Wednesday, April 25, 2018

On Universal FanCon


Guys, I am really sad and mad right now about Universal FanCon. I hadn't heard of it before it was postposed/cancelled one week before it was to occur, but seeing tweets from so many people who were planning to go was heartbreaking. So many artists and vendors losing their first shot at sales/networking and cosplayers and other attendees who never felt accepted at other cons losing a safe space for geeking out. 

I'm proud to be an exhibitor and co-creator of the Manga Reading Lounge at Anime Detour and my July staycation at Convergence is a highlight of my year. I can't imagine having an experience like that taken away so suddenly. 
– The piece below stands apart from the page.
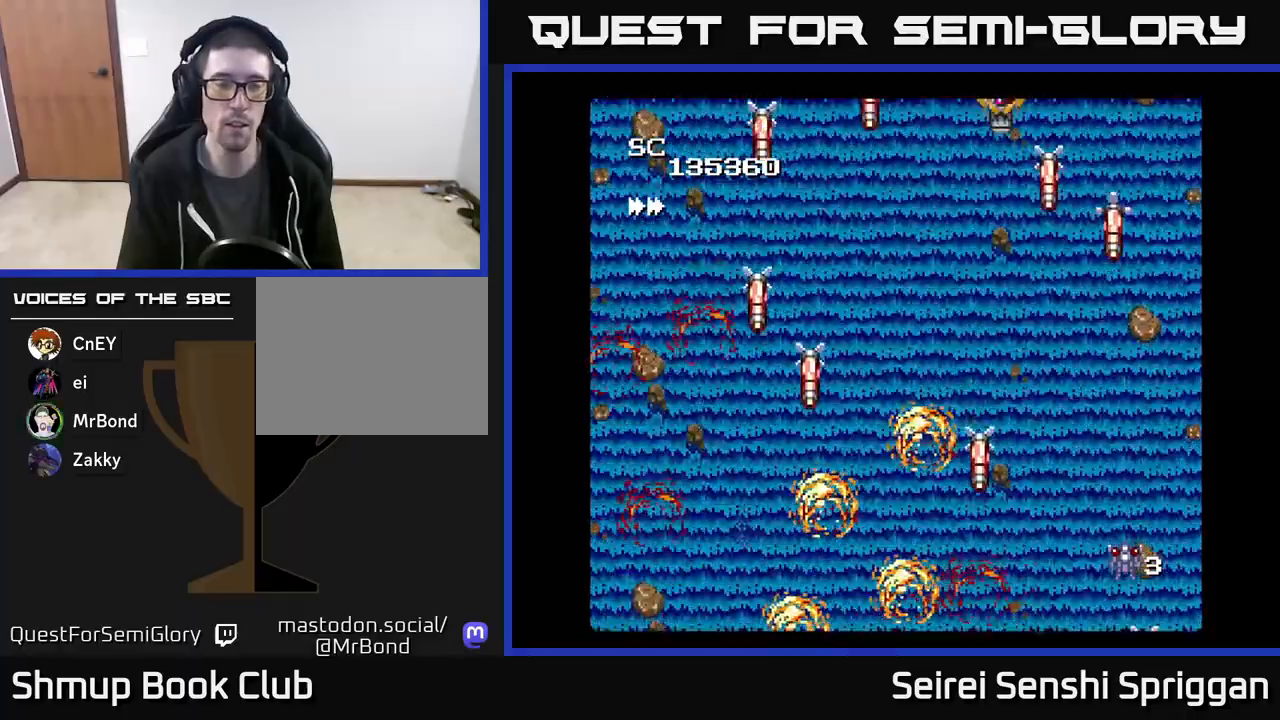
{"buttons": ["X", "DPAD_LEFT"], "events": [[500, "DPAD_LEFT", "down"]]}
The other sad thing is, it might not have failed if the founders hadn't 1) tried to make their first con some huge, money-making endeavor when most cons barely break even, 2) failed to vet one co-founder who had been involved in failed cons before, and 3) they had asked for help from experienced con people. The Twitter conversation made it clear that there was a deep bench of experienced con administrators who would have been happy to help. I'm not one myself, but my limited experience creating a miniature library con tells me that it's a very complex endeavor with a lot of moving parts that requires constant back-and-forth communication, not just asking Starbucks to donate stuff at the last minute. 
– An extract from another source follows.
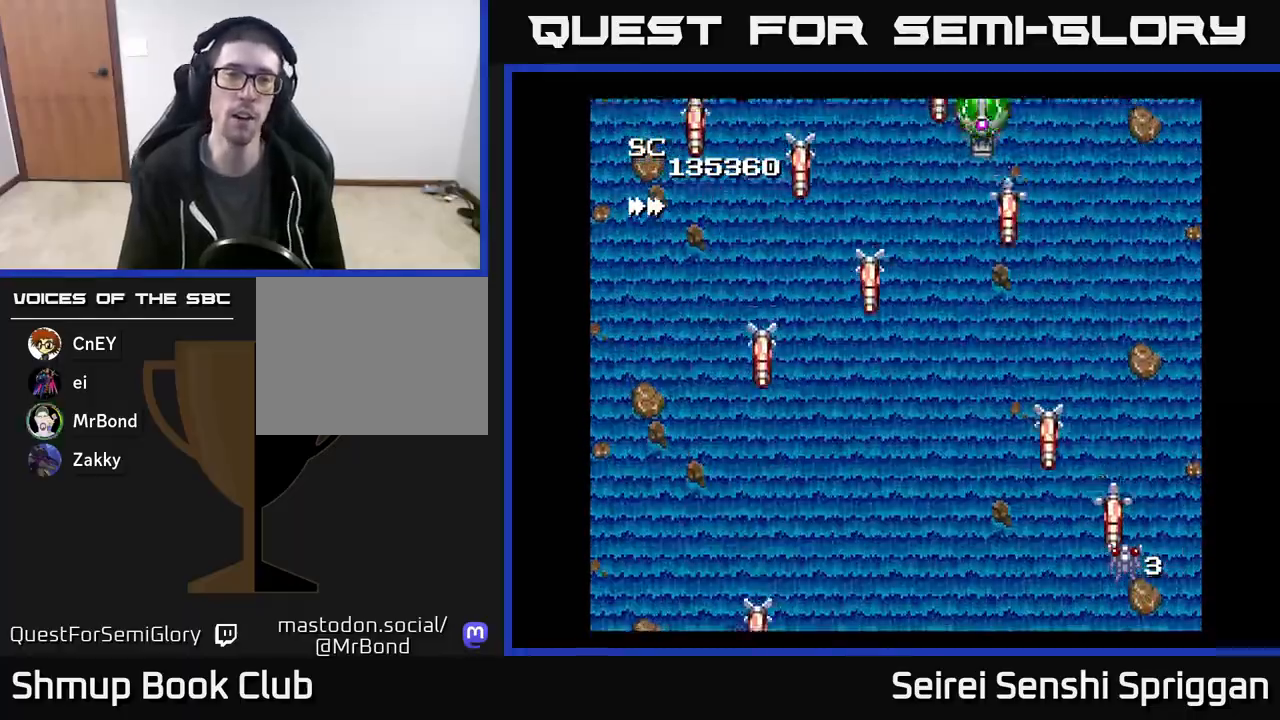
{"buttons": ["X", "DPAD_LEFT"], "events": []}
WHAT WE CAN DO TO MAKE THINGS BETTER:
  • Support your local, volunteer-staffed con. Unless you are super into getting celebrities to sign stuff, skip those traveling things Alexandra Erin calls "autograph mills". Local cons are way more fun, you have more input in their content & policies, plus it gives volunteers/staff more experience to start more cons to fit your interests. 
  • If your local con sucks, start your own, but start small. Comic-Con wasn't built in one day
  • Make your con safe for diverse attendees. Ask them what policies would help them enjoy the con. Have diverse panels and panelists. Ban harassers. 
  • Attract and mentor diverse con volunteers and employees. Then, they can learn and start their own cons. Geek culture is big, we can have cons for everybody. 
  • Don't be a dick. Don't tell a marginalized person they "aren't allowed" to cosplay as someone.
  • Give these artists some money. They lost a major source of income, so support them if you can. 
  • Attend this pop-up convention. if you can afford it and are near Baltimore, attend this mini-convention for people who were coming to FanCon.
  • Make your Con transit-accessible. Not everyone can drive or has a car, and some people may fly or bus in. I'm looking at you, Con of the North!

1 comment:

JethSeux said...

You tell em Sweetie, why have a Con if people can't get there!!